Listrik Padam Saban Hari, Gubernur Mengaku Gemas

Manado – Perusahaan Listrik Negara (PLN) Sulutenggo tidak memberikan pelayanan yang baik kepada masyarakat. Secara merata di seluruh pelosok daerah Nyiur Melambai mendapat giliran pemadaman listrik hingga berjam-jam. Hal ini membuat warga berteriak mengeluhkan layanan PLN. Gubernur Sulut, Soni sumarsono bahkan mengaku gemas dengan pemadaman listrik ini.

“Permasalahan ini (listrik sering padam) membuat saya gemas, namun demo dan pemecatan pimpinan PLN bukanlah solusi,” ujar Sumarsono pada acara bincang pagi Gubernur Sulawesi Utara bersama wartawan dan Kanwil BRI Manado, Rabu (13/01) di aula Kanwil BRI Manado.

Menurut Gubernur, seringnya listrik padam karena belum tersambungnya jaringan listrik dari kapal pusat listrik tenaga gas terapung berkapasitas 120 MW, Karadeniz Powership Irem Sultan. “Semula dijanjikan sebelum Natal, kemudian tahun baru, namun hingga saat ini belum tersambung.
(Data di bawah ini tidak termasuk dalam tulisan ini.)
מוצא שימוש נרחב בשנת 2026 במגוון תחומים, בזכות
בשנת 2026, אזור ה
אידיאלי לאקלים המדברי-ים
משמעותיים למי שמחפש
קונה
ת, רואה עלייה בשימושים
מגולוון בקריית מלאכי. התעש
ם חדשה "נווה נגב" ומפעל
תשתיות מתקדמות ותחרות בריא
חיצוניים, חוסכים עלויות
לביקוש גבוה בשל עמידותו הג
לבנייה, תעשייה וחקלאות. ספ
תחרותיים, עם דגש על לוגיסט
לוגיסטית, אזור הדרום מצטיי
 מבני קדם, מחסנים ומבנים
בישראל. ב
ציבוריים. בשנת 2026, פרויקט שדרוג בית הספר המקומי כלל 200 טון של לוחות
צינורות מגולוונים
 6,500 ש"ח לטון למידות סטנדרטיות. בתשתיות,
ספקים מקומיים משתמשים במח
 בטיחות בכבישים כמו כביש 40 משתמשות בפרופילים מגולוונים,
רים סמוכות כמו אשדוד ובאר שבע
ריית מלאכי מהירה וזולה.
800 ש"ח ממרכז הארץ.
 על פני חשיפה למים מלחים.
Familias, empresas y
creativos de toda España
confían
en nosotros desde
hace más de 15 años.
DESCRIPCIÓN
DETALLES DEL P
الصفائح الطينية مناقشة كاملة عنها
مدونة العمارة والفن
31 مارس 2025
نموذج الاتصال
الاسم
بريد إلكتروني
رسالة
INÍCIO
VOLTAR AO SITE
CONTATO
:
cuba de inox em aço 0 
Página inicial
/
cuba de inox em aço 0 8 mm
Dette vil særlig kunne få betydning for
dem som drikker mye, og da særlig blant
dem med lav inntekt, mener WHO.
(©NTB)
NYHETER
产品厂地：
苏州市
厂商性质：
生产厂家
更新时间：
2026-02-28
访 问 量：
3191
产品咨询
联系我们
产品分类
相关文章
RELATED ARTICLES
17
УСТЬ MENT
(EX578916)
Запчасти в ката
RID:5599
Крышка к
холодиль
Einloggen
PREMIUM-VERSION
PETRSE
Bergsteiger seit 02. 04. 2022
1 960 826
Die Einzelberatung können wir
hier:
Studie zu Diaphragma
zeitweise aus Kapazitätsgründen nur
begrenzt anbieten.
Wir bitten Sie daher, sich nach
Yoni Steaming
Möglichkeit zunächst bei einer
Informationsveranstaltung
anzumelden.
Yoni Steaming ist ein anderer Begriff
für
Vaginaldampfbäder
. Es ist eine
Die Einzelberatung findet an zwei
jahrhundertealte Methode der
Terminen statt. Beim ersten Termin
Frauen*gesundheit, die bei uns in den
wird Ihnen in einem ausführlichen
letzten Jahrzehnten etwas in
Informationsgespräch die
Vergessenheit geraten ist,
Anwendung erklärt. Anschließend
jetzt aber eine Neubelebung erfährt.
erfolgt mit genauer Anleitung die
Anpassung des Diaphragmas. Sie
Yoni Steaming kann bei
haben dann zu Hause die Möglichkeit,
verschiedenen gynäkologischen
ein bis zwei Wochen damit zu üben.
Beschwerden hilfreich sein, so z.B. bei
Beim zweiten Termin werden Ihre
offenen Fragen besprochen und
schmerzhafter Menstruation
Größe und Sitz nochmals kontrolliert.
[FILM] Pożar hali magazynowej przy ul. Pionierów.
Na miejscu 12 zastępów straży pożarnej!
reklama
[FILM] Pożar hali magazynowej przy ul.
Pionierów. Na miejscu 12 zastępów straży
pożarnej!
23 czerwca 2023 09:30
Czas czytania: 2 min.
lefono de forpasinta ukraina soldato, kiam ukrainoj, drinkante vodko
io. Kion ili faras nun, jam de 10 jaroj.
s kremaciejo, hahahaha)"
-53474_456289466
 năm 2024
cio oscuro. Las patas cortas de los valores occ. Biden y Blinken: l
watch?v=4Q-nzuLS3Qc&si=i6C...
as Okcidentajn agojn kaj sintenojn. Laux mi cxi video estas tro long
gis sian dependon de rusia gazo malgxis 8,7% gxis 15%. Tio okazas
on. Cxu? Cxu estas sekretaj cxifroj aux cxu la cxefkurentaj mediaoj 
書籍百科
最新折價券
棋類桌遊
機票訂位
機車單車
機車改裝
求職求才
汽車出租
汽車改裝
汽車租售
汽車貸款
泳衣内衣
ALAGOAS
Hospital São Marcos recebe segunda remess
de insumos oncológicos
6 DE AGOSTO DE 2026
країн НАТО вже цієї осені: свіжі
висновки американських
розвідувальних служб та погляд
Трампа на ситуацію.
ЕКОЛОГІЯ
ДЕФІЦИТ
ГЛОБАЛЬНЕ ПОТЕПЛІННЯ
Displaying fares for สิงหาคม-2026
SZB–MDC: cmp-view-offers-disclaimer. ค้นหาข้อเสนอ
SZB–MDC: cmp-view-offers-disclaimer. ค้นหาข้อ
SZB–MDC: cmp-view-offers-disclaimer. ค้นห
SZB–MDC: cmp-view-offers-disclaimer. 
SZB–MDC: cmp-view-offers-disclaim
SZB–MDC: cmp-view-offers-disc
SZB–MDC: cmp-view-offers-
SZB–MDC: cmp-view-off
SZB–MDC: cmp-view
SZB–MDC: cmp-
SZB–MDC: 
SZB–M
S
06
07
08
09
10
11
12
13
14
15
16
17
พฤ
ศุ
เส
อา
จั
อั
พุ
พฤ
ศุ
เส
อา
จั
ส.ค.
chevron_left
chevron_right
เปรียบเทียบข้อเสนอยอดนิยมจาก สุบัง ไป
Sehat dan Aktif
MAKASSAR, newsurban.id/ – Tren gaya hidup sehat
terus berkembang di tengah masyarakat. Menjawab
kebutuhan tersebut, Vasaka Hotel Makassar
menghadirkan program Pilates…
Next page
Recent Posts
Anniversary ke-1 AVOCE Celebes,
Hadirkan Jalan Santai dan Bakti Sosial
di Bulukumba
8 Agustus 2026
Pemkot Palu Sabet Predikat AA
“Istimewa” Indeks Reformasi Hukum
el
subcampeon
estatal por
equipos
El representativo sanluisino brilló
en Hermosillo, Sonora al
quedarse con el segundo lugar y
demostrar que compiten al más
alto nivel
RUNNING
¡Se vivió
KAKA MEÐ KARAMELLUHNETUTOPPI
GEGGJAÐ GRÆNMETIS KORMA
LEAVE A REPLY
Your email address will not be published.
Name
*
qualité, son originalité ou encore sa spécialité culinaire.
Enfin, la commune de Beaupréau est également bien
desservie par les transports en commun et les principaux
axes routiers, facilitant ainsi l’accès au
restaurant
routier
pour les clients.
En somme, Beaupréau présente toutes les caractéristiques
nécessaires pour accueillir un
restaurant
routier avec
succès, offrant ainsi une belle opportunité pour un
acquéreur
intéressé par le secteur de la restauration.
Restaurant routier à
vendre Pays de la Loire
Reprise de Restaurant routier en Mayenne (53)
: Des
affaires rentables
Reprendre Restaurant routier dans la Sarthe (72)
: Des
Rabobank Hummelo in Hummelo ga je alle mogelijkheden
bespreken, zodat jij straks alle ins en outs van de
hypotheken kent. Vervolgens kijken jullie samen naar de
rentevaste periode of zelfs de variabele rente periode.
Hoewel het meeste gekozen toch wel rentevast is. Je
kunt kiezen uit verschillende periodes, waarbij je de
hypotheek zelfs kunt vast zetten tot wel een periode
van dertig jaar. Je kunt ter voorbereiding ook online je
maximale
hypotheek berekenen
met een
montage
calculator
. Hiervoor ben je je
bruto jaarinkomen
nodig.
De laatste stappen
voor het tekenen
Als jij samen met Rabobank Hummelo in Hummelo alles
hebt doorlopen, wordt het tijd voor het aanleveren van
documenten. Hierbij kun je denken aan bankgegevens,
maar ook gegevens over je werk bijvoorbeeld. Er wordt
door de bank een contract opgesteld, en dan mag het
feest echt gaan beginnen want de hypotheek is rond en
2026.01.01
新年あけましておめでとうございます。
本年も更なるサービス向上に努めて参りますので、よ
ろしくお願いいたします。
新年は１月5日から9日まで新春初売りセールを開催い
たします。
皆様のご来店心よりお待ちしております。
Kini PLN memastikan tanggal 23 bulan ini (23 Januari 2016) sudah tersambung dan dipastikan hingga 5 tahun ke depan tidak akan ada pemadaman listrik di Sulut,” kata Sumarsono.

Diketahui, dalam konfrensi pers pada pertengahan Desember tahun 2015, GM PLN Suluttenggo, Baringin Nababan meyakinkan bahwa jaringan listrik di daratan sudah siap, sehingga begitu kapal listrik tiba, tinggal mencolok kabel. “Pembangunan jaringan sudah selesai, begitu kapal tiba, tinggal mencolokan,” Nababan menjawab pertanyaan wartawan tentang kepastian beroperasinya kapal pusat listrik tenaga gas terapung berkapasitas 120 MW, Karadeniz Powership Irem Sultan.

Namun pada kenyataannya, PLN masih menyelesaikan pembangunan jaringan untuk menghubungkan dengan pembangkit di kapal hingga beberapa minggu setelah kapal bersandar.

PLN dimintakan segera menyelesaikan masalah listrik karena pemadaman yang terus terjadi belakang ini telah membuat masyarakat Sulut menjadi apatis karena para pelanggan sudah membayar dengan mahal akibat kenaikan tarif dasar listrik namun pelayanan tidak seiring dengan peningkatan pelayanan.

Syeni Momongan, pelaku usaha kecil mengaku sudah pasrah dengan perilaku PLN. Menurutnya, beberapa alat pendingin makanan miliknya rusak akibat seringnya terjadi pemaaman listrik. ”PLN membahayakan hidup orang banyak, ini bisa menyulut kemarahan masyarakat meski dipendam usaha kecil seperti kami, perlahan membunuh UKM jika tak juga ada perbaikan pelayanan” ungkapnya.

Yance Umbas, warga Minahasa, menganggap perilaku PLN ini sudah hal yang biasa bahkan menurutnya sudah 2 alat elektronik miliknya rusak akibat pemadaman listrik. ”Tv saya rusak gara-gara PLN, ya tapi kita cuma rakyat kecil ini gak didengarnya,” keluh Yance.